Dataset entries
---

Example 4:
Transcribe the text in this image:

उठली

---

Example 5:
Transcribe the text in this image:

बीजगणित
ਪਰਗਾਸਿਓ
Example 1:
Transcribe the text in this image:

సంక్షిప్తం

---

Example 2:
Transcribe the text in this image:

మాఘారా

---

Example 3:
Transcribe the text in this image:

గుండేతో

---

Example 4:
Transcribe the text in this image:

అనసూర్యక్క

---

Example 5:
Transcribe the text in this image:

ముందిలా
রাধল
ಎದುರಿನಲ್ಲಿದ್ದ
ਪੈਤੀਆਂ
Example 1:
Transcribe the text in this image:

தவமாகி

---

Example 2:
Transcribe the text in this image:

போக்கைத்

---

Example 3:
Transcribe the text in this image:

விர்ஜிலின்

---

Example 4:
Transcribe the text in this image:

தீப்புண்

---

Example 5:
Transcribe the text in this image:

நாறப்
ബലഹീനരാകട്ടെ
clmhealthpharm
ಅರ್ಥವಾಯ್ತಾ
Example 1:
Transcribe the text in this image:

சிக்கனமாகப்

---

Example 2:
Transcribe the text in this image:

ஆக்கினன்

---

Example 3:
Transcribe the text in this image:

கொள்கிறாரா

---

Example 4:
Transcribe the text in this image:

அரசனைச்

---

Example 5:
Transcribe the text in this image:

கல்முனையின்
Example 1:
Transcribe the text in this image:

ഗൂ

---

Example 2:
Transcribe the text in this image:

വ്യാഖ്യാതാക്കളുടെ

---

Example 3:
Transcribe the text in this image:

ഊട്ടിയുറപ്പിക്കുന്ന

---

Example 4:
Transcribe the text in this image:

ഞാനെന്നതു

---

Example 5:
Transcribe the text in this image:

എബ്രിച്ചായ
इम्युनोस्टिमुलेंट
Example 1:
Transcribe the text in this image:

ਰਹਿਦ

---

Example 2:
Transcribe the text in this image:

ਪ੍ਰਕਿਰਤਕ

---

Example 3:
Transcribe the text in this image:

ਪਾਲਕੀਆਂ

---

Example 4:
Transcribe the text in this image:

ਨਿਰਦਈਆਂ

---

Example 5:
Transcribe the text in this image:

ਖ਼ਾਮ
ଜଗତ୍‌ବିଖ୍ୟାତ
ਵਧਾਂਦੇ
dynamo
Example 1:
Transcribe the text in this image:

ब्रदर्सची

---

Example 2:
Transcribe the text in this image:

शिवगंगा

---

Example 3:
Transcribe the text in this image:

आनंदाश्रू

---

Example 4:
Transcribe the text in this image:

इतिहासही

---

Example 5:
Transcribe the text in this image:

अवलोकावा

Your instructions
Rewrite the material above, changing every "Transcribe" to "Copy out" and leaving everything else as it is.

Full output
---

Example 4:
Copy out the text in this image:

उठली

---

Example 5:
Copy out the text in this image:

बीजगणित
ਪਰਗਾਸਿਓ
Example 1:
Copy out the text in this image:

సంక్షిప్తం

---

Example 2:
Copy out the text in this image:

మాఘారా

---

Example 3:
Copy out the text in this image:

గుండేతో

---

Example 4:
Copy out the text in this image:

అనసూర్యక్క

---

Example 5:
Copy out the text in this image:

ముందిలా
রাধল
ಎದುರಿನಲ್ಲಿದ್ದ
ਪੈਤੀਆਂ
Example 1:
Copy out the text in this image:

தவமாகி

---

Example 2:
Copy out the text in this image:

போக்கைத்

---

Example 3:
Copy out the text in this image:

விர்ஜிலின்

---

Example 4:
Copy out the text in this image:

தீப்புண்

---

Example 5:
Copy out the text in this image:

நாறப்
ബലഹീനരാകട്ടെ
clmhealthpharm
ಅರ್ಥವಾಯ್ತಾ
Example 1:
Copy out the text in this image:

சிக்கனமாகப்

---

Example 2:
Copy out the text in this image:

ஆக்கினன்

---

Example 3:
Copy out the text in this image:

கொள்கிறாரா

---

Example 4:
Copy out the text in this image:

அரசனைச்

---

Example 5:
Copy out the text in this image:

கல்முனையின்
Example 1:
Copy out the text in this image:

ഗൂ

---

Example 2:
Copy out the text in this image:

വ്യാഖ്യാതാക്കളുടെ

---

Example 3:
Copy out the text in this image:

ഊട്ടിയുറപ്പിക്കുന്ന

---

Example 4:
Copy out the text in this image:

ഞാനെന്നതു

---

Example 5:
Copy out the text in this image:

എബ്രിച്ചായ
इम्युनोस्टिमुलेंट
Example 1:
Copy out the text in this image:

ਰਹਿਦ

---

Example 2:
Copy out the text in this image:

ਪ੍ਰਕਿਰਤਕ

---

Example 3:
Copy out the text in this image:

ਪਾਲਕੀਆਂ

---

Example 4:
Copy out the text in this image:

ਨਿਰਦਈਆਂ

---

Example 5:
Copy out the text in this image:

ਖ਼ਾਮ
ଜଗତ୍‌ବିଖ୍ୟାତ
ਵਧਾਂਦੇ
dynamo
Example 1:
Copy out the text in this image:

ब्रदर्सची

---

Example 2:
Copy out the text in this image:

शिवगंगा

---

Example 3:
Copy out the text in this image:

आनंदाश्रू

---

Example 4:
Copy out the text in this image:

इतिहासही

---

Example 5:
Copy out the text in this image:

अवलोकावा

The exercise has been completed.